Stored items

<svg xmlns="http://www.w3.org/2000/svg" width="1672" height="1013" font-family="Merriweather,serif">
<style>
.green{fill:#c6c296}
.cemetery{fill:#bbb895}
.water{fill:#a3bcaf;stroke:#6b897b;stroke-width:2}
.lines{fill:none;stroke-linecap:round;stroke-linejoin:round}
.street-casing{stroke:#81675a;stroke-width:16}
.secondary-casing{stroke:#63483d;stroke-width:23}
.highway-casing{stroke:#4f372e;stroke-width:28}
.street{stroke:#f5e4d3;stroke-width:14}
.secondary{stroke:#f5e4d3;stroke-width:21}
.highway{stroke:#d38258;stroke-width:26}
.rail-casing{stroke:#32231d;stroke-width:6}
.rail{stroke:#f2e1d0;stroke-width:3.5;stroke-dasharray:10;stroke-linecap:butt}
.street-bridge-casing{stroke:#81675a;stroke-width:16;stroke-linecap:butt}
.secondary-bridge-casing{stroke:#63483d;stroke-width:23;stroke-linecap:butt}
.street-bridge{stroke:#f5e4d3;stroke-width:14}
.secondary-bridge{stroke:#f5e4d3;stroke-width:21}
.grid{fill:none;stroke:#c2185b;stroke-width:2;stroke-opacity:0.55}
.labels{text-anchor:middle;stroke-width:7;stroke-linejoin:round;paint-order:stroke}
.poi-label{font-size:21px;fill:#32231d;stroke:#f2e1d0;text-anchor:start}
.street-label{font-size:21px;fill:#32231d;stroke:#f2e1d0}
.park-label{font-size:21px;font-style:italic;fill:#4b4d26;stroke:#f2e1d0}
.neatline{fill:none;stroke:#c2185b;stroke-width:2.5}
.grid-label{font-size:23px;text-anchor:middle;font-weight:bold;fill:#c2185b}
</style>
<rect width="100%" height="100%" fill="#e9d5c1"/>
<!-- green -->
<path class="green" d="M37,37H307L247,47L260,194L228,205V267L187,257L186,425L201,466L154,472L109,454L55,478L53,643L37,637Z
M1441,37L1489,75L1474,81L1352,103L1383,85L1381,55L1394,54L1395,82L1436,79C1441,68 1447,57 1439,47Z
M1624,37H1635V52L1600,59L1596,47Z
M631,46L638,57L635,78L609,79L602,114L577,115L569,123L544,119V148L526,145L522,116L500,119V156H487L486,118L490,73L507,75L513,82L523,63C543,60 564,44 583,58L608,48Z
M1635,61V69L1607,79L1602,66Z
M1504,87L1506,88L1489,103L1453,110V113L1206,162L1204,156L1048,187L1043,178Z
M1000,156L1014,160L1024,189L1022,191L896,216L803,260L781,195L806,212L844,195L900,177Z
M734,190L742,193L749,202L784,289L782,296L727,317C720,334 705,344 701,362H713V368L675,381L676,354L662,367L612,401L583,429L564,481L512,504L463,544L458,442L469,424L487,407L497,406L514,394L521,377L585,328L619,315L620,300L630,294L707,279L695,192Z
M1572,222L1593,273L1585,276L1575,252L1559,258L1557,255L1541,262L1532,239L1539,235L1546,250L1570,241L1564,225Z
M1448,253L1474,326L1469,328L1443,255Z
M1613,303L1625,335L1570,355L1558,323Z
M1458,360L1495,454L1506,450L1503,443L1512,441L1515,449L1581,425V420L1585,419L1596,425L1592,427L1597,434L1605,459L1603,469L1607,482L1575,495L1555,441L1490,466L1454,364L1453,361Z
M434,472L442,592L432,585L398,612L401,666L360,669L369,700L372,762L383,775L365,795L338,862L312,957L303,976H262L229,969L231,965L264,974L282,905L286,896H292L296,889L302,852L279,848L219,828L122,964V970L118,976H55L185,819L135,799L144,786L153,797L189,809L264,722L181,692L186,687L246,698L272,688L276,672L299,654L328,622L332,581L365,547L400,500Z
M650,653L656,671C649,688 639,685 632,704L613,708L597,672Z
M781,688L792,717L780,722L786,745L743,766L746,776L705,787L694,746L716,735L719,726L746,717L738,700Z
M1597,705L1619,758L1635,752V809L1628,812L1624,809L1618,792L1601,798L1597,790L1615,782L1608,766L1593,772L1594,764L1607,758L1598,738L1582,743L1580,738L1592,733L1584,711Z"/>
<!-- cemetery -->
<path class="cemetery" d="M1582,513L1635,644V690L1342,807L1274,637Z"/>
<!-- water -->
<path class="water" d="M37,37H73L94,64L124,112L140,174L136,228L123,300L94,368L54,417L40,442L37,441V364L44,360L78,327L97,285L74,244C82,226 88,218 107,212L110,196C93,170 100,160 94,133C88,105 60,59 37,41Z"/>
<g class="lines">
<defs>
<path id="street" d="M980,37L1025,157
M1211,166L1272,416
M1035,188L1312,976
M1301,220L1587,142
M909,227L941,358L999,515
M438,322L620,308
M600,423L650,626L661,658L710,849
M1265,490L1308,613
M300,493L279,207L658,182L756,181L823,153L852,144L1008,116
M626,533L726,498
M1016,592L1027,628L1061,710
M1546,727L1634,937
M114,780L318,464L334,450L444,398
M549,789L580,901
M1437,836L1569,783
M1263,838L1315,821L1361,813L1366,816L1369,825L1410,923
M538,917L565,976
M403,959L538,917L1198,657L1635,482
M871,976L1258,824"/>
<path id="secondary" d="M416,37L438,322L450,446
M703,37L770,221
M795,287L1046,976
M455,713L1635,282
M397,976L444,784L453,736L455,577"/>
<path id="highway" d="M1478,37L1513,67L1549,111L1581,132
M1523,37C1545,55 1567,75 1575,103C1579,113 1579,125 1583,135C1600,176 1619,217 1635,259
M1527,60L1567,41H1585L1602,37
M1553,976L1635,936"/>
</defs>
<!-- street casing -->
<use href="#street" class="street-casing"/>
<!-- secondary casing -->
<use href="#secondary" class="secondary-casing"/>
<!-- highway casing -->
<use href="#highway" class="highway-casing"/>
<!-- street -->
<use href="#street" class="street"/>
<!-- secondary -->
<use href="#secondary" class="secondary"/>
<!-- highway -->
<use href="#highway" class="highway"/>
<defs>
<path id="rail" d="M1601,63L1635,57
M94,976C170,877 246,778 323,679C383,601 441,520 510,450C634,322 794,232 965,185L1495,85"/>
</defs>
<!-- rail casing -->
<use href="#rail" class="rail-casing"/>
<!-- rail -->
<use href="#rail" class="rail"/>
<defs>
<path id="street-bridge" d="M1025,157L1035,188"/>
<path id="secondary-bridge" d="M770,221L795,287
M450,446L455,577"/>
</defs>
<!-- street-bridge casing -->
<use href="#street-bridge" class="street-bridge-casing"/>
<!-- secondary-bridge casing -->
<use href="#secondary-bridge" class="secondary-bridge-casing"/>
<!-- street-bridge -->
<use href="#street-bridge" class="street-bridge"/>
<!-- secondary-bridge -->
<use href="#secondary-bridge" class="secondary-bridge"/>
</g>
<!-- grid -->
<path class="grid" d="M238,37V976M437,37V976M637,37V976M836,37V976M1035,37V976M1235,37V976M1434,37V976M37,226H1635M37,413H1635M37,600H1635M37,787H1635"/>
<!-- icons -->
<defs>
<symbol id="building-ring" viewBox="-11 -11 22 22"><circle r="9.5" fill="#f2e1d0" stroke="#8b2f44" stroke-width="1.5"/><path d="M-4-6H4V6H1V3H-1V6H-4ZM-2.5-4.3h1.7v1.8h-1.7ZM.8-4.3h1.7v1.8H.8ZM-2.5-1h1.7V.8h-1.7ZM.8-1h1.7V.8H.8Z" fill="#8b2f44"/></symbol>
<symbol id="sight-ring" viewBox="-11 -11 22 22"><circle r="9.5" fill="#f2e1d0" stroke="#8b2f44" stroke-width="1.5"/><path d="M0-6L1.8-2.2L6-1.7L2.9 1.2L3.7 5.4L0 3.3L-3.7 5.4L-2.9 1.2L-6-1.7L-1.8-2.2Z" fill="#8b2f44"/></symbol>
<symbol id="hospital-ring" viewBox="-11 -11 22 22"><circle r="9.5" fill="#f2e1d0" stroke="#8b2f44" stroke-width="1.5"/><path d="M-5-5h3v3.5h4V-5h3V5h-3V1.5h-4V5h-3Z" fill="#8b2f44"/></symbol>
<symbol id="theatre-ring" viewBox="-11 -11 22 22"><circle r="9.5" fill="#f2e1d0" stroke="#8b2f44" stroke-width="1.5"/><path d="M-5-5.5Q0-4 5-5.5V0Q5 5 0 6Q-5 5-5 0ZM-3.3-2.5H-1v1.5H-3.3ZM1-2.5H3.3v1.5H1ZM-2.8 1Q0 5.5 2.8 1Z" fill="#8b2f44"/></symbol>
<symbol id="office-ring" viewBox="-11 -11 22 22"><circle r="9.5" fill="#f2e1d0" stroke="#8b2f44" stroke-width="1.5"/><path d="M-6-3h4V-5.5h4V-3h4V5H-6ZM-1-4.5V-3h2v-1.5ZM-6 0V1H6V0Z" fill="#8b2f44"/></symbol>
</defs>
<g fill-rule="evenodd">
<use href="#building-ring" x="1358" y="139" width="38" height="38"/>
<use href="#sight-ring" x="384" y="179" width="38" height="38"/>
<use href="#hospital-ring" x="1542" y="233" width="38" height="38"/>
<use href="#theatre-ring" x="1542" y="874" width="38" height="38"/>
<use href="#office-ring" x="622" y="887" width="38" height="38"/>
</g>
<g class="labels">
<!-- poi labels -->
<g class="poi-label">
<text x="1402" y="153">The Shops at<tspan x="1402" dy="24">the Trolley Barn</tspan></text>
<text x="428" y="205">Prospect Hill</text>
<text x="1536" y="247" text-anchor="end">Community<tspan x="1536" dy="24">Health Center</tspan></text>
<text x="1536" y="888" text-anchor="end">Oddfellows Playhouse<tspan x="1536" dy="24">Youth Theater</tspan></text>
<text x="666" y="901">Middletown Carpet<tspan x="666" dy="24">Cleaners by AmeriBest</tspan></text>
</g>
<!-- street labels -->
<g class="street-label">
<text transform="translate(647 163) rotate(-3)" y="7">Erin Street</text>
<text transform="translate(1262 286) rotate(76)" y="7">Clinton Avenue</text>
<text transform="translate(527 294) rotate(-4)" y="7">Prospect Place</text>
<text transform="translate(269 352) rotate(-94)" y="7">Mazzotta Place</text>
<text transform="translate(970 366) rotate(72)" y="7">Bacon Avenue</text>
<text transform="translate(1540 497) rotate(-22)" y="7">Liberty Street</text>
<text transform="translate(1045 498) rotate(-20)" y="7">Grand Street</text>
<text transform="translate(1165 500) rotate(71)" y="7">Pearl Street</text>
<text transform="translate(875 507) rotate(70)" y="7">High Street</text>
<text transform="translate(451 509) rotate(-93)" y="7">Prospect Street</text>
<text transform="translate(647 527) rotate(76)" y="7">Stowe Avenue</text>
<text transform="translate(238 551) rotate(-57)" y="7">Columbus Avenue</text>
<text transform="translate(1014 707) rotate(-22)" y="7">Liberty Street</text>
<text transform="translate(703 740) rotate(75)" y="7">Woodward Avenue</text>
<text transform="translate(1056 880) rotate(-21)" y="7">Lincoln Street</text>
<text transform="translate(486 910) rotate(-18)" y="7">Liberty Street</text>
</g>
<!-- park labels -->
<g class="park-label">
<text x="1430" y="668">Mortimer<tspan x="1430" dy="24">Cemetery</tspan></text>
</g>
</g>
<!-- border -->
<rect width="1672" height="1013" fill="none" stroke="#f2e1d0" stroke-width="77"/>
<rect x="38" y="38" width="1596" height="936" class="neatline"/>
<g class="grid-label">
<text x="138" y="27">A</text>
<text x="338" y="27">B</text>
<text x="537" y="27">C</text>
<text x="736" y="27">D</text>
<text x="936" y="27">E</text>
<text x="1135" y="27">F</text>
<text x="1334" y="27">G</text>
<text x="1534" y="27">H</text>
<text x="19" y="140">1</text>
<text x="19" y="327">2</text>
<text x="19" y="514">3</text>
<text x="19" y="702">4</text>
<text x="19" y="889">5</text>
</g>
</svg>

What you have to do
Starting from the records above, filter out all lines except those containing the word "round".

Output of the task
.lines{fill:none;stroke-linecap:round;stroke-linejoin:round}
.labels{text-anchor:middle;stroke-width:7;stroke-linejoin:round;paint-order:stroke}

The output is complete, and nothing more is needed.